### Consignes
A. Reproduisez fidèlement le passage de l'article sur la vente de voitures en ligne qui commence aux mots « Poussés par la » et s'arrête après « et showroom ultramodernes. ».
B. Dans les fiches, transcrivez sans rien changer les lignes qui vont de celle contenant « genus: Plethodon » jusqu'à celle contenant « genus: Ranunculus », ces deux lignes comprises. Ne donnez que ces lignes.

### Texte fourni
──────────────────────────────

KAPITAL

Une nouvelle voiture en quelques clics

Poussés par la digitalisation des habitudes de consommation, les constructeurs révolutionnent leurs canaux de vente. L’avenir se dessine entre e-commerce et showroom ultramodernes.

La nouvelle arcade chic du constructeur allemand Mercedes, située dans un bâtiment historique du centre de Hambourg, se nomme «Mercedes Me». Les visiteurs peuvent y acheter l’un des modèles de la marque. Mais la plupart d’entre eux s’y retrouvent pour boire un cocktail entre collègues, assister à un concert ou à une rencontre de slam. Par la suite, ils commanderont peut-être une voiture via le site de vente en ligne de Mercedes, avec accompagnement personnalisé et livraison du produit à domicile.

Le concept lancé par le fabricant allemand en 2014 illustre une tendance de fond qui bouleverse l’industrie automobile. Avec l’avènement d’internet et des nouvelles technologies digitales, la manière dont les consommateurs choisissent et acquièrent une nouvelle voiture change de façon radicale. «La plupart des acheteurs étudient désormais toutes les options à disposition sur internet et arrivent chez le concessionnaire avec une idée très précise de ce qu’ils veulent, indique Julia Saini, vice-présidente du département Automobile et Transport du cabinet de conseil Frost & Sullivan. Il y a dix ans, l’achat d’une voiture engendrait en moyenne 12 visites chez différents revendeurs. Aujourd’hui, ce nombre est tombé à 1,7.» Pour les jeunes consommateurs, la nécessité de se rendre chez un concessionnaire représente même un obstacle. «70% des 18-29 ans affirment qu’une telle démarche les intimide. Certains la comparent même à un rendez-vous chez le dentiste, poursuit Sven Siepen, partenaire du cabinet de conseil Roland Berger Strategy. Les canaux de vente classiques ne sont plus appropriés.»

──────────────────────────────

### Fiches présentées
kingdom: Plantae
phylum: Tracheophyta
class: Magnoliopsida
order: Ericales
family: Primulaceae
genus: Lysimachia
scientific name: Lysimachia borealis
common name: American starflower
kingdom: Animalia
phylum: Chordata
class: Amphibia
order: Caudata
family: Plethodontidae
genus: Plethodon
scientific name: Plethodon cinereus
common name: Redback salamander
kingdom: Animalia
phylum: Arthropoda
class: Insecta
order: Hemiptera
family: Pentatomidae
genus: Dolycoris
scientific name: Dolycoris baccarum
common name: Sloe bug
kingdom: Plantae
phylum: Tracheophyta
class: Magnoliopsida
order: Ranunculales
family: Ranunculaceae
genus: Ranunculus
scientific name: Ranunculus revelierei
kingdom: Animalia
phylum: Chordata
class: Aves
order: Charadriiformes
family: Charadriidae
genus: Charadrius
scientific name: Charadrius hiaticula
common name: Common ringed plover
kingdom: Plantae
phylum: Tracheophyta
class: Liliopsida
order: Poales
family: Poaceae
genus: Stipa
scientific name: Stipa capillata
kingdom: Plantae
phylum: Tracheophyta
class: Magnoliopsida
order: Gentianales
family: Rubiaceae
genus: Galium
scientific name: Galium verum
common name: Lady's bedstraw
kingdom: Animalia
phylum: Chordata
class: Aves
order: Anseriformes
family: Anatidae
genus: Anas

──────────────────────────────

### Réponses
A.
Poussés par la digitalisation des habitudes de consommation, les constructeurs révolutionnent leurs canaux de vente. L’avenir se dessine entre e-commerce et showroom ultramodernes.

B.
genus: Plethodon
scientific name: Plethodon cinereus
common name: Redback salamander
kingdom: Animalia
phylum: Arthropoda
class: Insecta
order: Hemiptera
family: Pentatomidae
genus: Dolycoris
scientific name: Dolycoris baccarum
common name: Sloe bug
kingdom: Plantae
phylum: Tracheophyta
class: Magnoliopsida
order: Ranunculales
family: Ranunculaceae
genus: Ranunculus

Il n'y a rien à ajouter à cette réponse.